Like Martin Luther King said once, when a White southerner’s stomach wrinkled from hunger is growling he was fed Jim Crow, but it didn’t fill him up. But a football player acting, well, like you might expect a football player to act, warrants all this attention. Imagine being mad at a player for getting all excited when the owners of most NFL teams have ripped off the public for their stadiums. I can’t remember the last time a professional sports stadium was built without public money.
In fact most of the stadiums have been built with a majority of public money. And the truth be told, very seldom does a sports stadium benefit us working stiffs. Most of us can barely afford tickets outside of the end-zone seats. It may benefit the denizens of the local power structure and enrich them but it only takes money out of our pocket.
And worse yet there are a lot of things to get excited about. The government is spying on folks and the president said they are going to stay the course. The government reduced the food stamp benefit even though it has been reported that the need is greater than at any time since the depression.
The government is still holding people at Guantanamo Bay, many of whom it has already been determined have done no wrong. Our prisons are overflowing with citizens, many that are serving long sentences for nonviolent and drug crimes. People are still losing their homes and many others are underwater.
But we — like Pavlov’s dog — have been trained well we respond to what they have programmed us to respond to. And when we talk about poverty in the U.S. people have the nerve to try to attach all kinds of reasons for poverty and low wages except for the truth.
David Brooks wrote an editorial in which he tried to say that increased wealth and hoarding wealth have no effect on the poverty of millions of America. Instead he tried to pull out that tired tale about family values — or the lack of — causing poverty. He pulled out the old tired idea that a high number of unmarried women is the cause of poverty.
He mentioned lack of education as well, but ironically poor education is often the result of having less money, especially in the attempt to attain a college education. He pulled out a few other excuses, which ought to land him in the worst place in hell.
His bottom line is not to focus on the real problem: a class-divided nation, in which the richest one percent hoard all the wealth. According to Brooks, “some on the left have always tried to introduce a more class-conscious style of politics. These efforts never pan out. America have always done better — liberals have always done better — when we are all focused on opportunity and mobility, not inequality: on individual and family aspiration, not class-consciousness.”

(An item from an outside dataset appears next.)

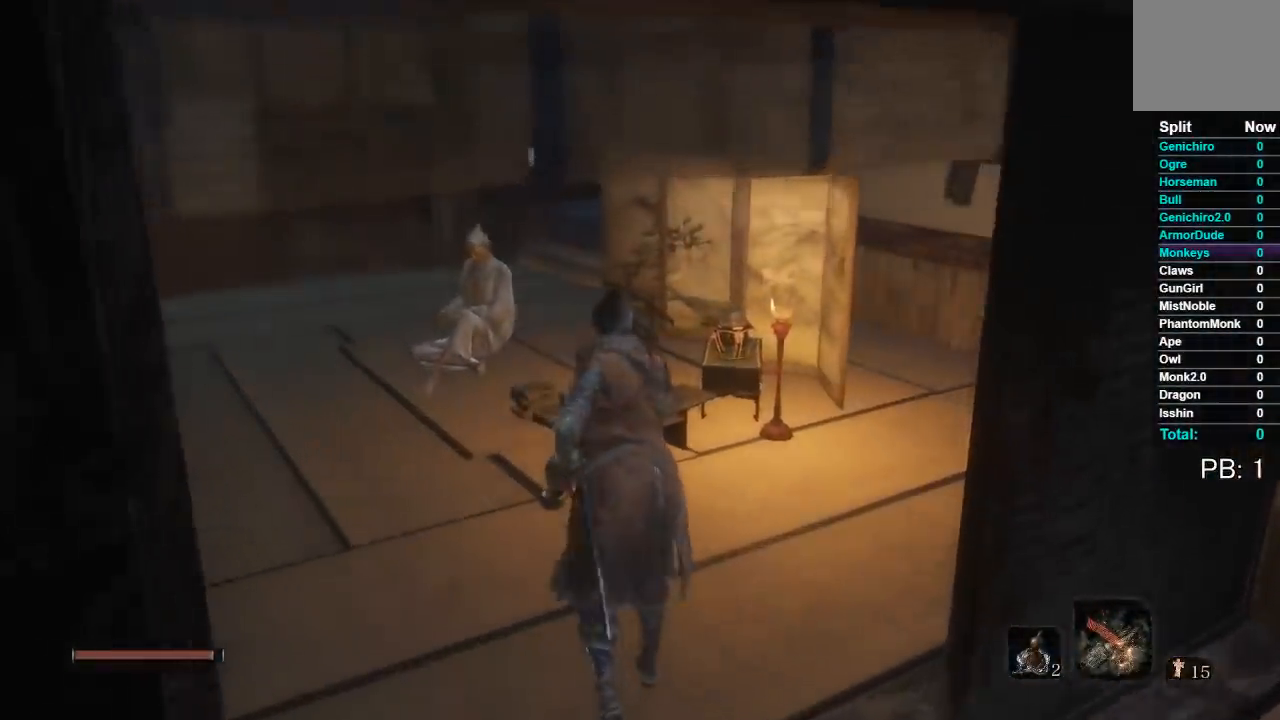
{"dt_ms": 1000, "buttons": [], "left_stick": "center", "right_stick": "center", "button_events": [[367, "R1", "down"], [700, "R1", "up"], [783, "X", "down"], [917, "X", "up"]]}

The truth is that the rich have hoarded most of the world’s resources. They got their money from our labor and using “their” government to extort and exploit us while making us think that this is our government.
A recent report by Oxfam America, exposed that while there was some economic growth since 2008, the one percent — the really rich folks — got 95 percent of it and the remaining 95 percent got only five percent of it. One report said that the U.S. doesn’t even look like a first-world country anymore because the disparity between rich and poor is so wide.
These are terrifying times, actually downright scary times. The political economic social system known as capitalism, or the current system, that works to separate the poor and working class from its wealth is holding sway.
That’s nothing new; they have held sway for a few hundred years. And of course class society has held sway for thousands of years, ever since the first hoarder figured out how to create and hang on to the surplus of a society.
It has been brutal, and of course our current system has had some even uglier manifestations, particularly colonialism. But neo-colonialism has caught up with its not so distant cousin. Check out the conflicts in Africa. Practically every one has its roots in European colonialism.
In fact, if you look just beneath the surface you will see the former colonial masters not so invisible hand at work. But much of the period of class hegemony and oppression has also been characterized by resistance.
As we celebrated Martin Luther King, Jr.’s birthday I was reminded that he was part of a struggle. While he called out the triplets of evil — militarism, racism and rampant materialism — he fought against it with all his might. He didn’t just blog about it or have a meeting about or join a blue-ribbon panel to research the problem. He fought back against it.